If you ever get a chance to look at the Sun in H-Alpha light, don't pass that opportunity up. You will be looking at an active layer of the Sun's atmosphere called the chromosphere. The chromosphere is located 10,000 km. above the photosphere. The photosphere is where white light features such as Sunspots can be seen. Hydrogen alpha can be found around 653.3 nm. The Coronado H-Alpha filters reject all light except this very narrow region of the Sun's spectrum.

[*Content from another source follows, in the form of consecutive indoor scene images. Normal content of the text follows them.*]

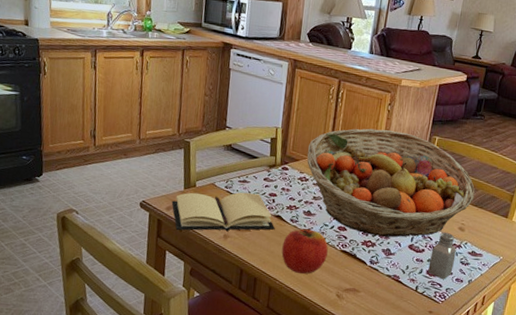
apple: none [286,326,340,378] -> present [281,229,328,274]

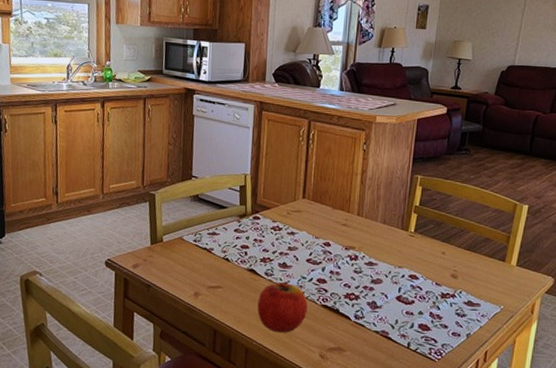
book: present [171,192,275,231] -> none [138,245,249,290]
fruit basket: present [307,128,475,238] -> none [279,170,466,289]
saltshaker: present [428,232,456,279] -> none [420,281,450,334]

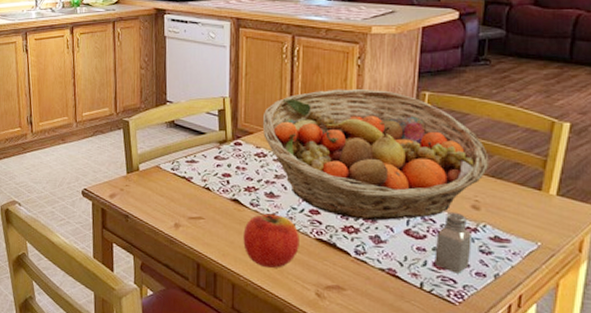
fruit basket: none [279,170,466,289] -> present [262,89,489,221]
saltshaker: none [420,281,450,334] -> present [435,213,471,274]

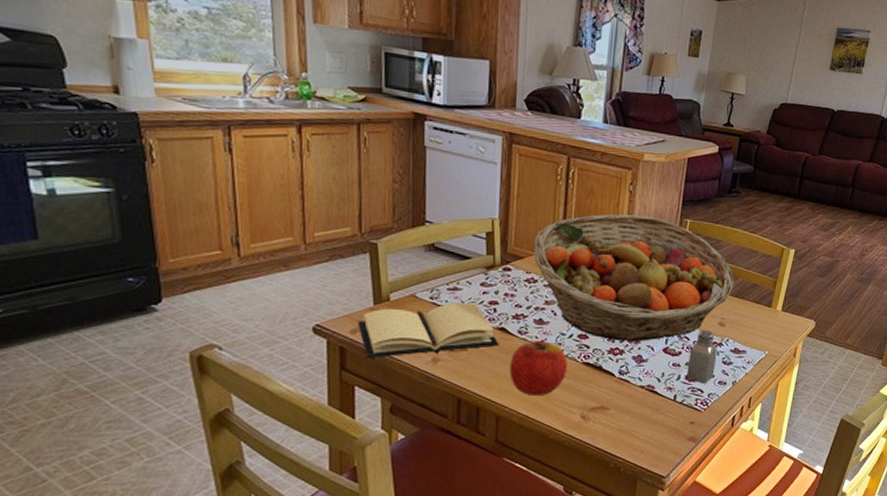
book: none [114,174,233,220] -> present [357,302,499,358]

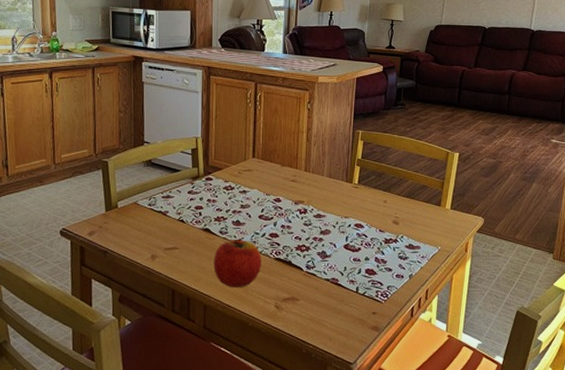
book: present [357,302,499,358] -> none [93,208,205,255]
fruit basket: present [533,214,735,342] -> none [230,129,405,240]
saltshaker: present [686,330,717,384] -> none [367,228,393,277]

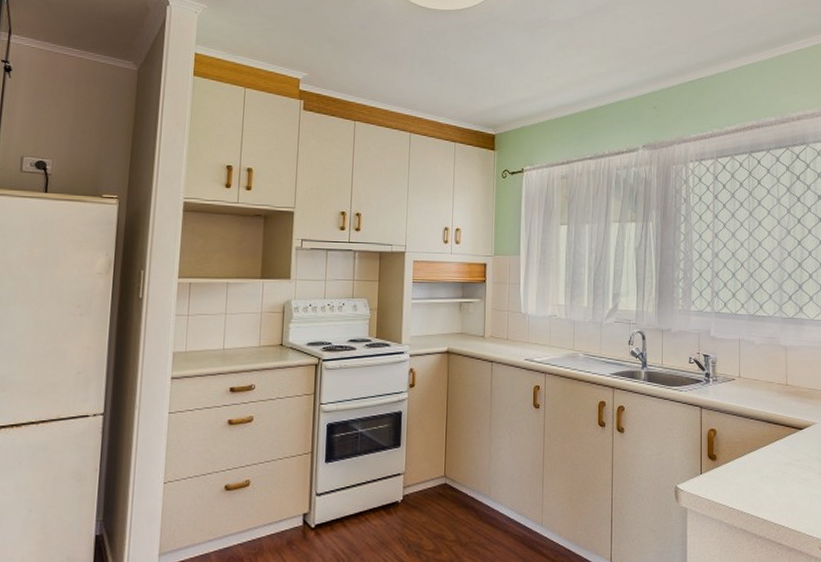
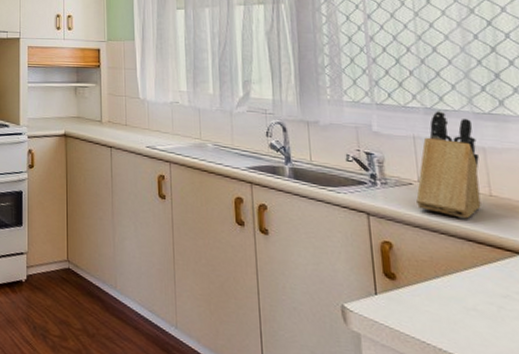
knife block: none [737,317,782,405] -> present [416,111,481,219]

This narrow band pass allows you to see solar flares, prominences, filaments, spiculae, and ficulea that occur in the chromosphere. When there are few sunspots to observe in white light, you can almost always find something interesting happening in H-Alpha.

If you want to learn more about how Coronado H-Alpha filters work, go to their web site and click on "technical information". I could fill up a half dozen more pages with the information from this web site:


Here you will gain a basic understanding of how a filter that doesn't require electricity can separate the Hydrogen Alpha portion of the spectrum and reject the rest. Coronado developed their filter technology by doing work for NASA. The filters are thermally stable between the temperatures of -138 degrees to +138 degrees. Currently Coronado does outsource some of their work, but by the summer of 2003 everything will be made at the Tucson plant. The people at Coronado certainly made my father and I feel welcome.